At this point, much of the code in the sketch is devoted to controlling and getting a signal from the ultrasonic sensor. Again, you can check out our previous guide on how this code works for specifics. For now, the important thing to understand is that the code will cause the sensor to send out a pulse from one cylinder and receive it in the other. The time it takes for the signal to complete its round trip will be converted into a value in centimeters. This is helpful to gauge how far your hand or object is from the sensor when you run the sketch. This value will also be output to the serial monitor, so you can see which distance correlates to what servo position.
int servorotate = 2*(constrain(cm, 2, 30))+30; // Assign servo position based on distance
The constrain() function in this line ensures that the value in cm delivered to the board is contained in the specified range. In this case, between 2cm and 30cm. If the sensor detects a distance beyond that, it will clamp it to 30cm. This helps ensure that the servo doesn’t behave erratically if no object impedes the sensor until it, for example, detects the wall on the opposite side of the room.
After that, this line converts the number (currently between 2 and 30) into a usable position on the servo. This will depend heavily on how your robot is set up. In most cases, the servo’s range of motion will be greater than the range of the pieces of the robot itself. In the case of the robot arm I was using, I found that multiplying the number by two and adding 30 put it in the sweet spot, providing a functional range of 34 to 90.
myservo.write(servorotate); // sets the servo position according to the scaled value
delay(15); // waits for the servo to get there
Finally, this line will tell the servo to rotate to the specified position. The sketch will pause for 15 milliseconds to let the servo get into place. With too short of a delay, the servo can behave erratically. Too long and the movement won’t be smooth. While the values might vary depending on your setup—factors as simple as the length of the pieces you’re attaching to can play a part, so be sure to experiment! At the very least, this code should get you started.

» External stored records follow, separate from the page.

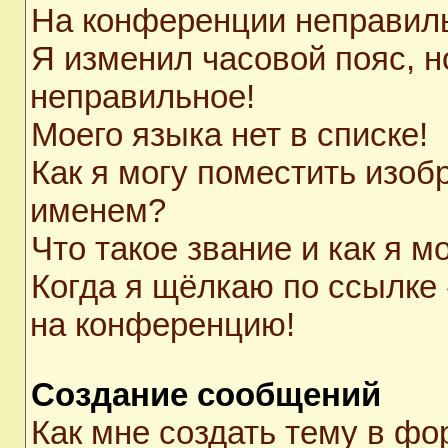
На конференции неправил
Я изменил часовой пояс, н
неправильное!
Моего языка нет в списке!
Как я могу поместить изоб
именем?
Что такое звание и как я м
Когда я щёлкаю по ссылке 
на конференцию!
Создание сообщений
Как мне создать тему в ф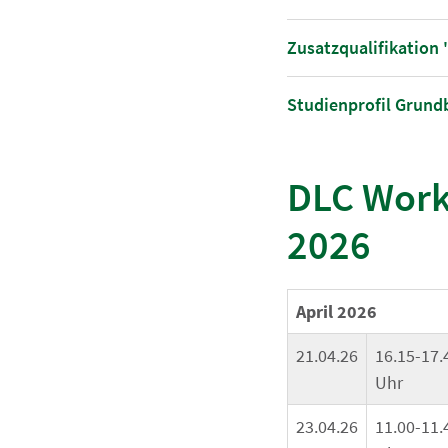
Zusatzqualifikation 
Studienprofil Grund
DLC Work
2026
April 2026
21.04.26
16.15-17.
Uhr
23.04.26
11.00-11.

Now, to wire everything up. It’s a good idea to upload the code you have to the Arduino first before everything is connected. While you might have to experiment a bit after uploading the code, it’s best to do as much before you connect the servo as you can. Image: Arduino Uno
Once you’re ready, follow these steps:
● Plug the HC-SR05 sensor into digital pins 2 through 6, with GND plugged into pin 2, and VCC plugged into pin 6. This should result in the sensors facing outwards, away from the Arduino.
● Plug the power wire on your servo into a 5V pin, and the ground wire into GND.
● Plug the yellow signal wire on the servo into pin 9.
Once everything is connected and the code is uploaded, place an object or your hand in front of the ultrasonic sensor. As you move it closer or further away, the servo should move backwards and forwards. You can tweak the code to make it move farther. You can also try adding a second servo that’s tied to the same sensor or add more sensors and inputs to control other servos independently.